### MATERIAL FOR THE TASK

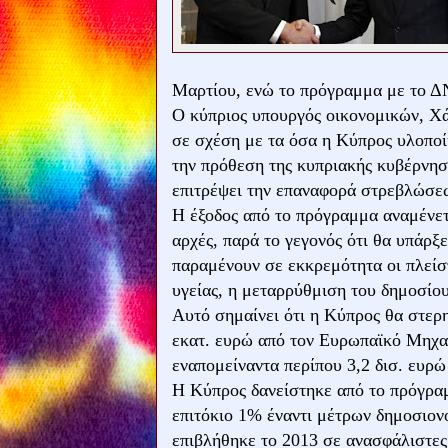
Μαρτίου, ενώ το πρόγραμμα με το Δ
Ο κύπριος υπουργός οικονομικών, Χά
σε σχέση με τα όσα η Κύπρος υλοποί
την πρόθεση της κυπριακής κυβέρνησ
επιτρέψει την επαναφορά στρεβλώσε
Η έξοδος από το πρόγραμμα αναμένετ
αρχές, παρά το γεγονός ότι θα υπάρξ
παραμένουν σε εκκρεμότητα οι πλείσ
υγείας, η μεταρρύθμιση του δημοσίου
Αυτό σημαίνει ότι η Κύπρος θα στερ
εκατ. ευρώ από τον Ευρωπαϊκό Μηχαν
εναπομείναντα περίπου 3,2 δισ. ευρ
Η Κύπρος δανείστηκε από το πρόγραμ
επιτόκιο 1% έναντι μέτρων δημοσιον
επιβλήθηκε το 2013 σε ανασφάλιστες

######

JOB ITEM: From the line containing "Αυτό σημαίνει ότι η Κύπρος θα στερ" to the last line of the listing, write everything out exactly. Nothing outside that stretch belongs.

YOUR SOLUTION:
Αυτό σημαίνει ότι η Κύπρος θα στερ
εκατ. ευρώ από τον Ευρωπαϊκό Μηχαν
εναπομείναντα περίπου 3,2 δισ. ευρ
Η Κύπρος δανείστηκε από το πρόγραμ
επιτόκιο 1% έναντι μέτρων δημοσιον
επιβλήθηκε το 2013 σε ανασφάλιστες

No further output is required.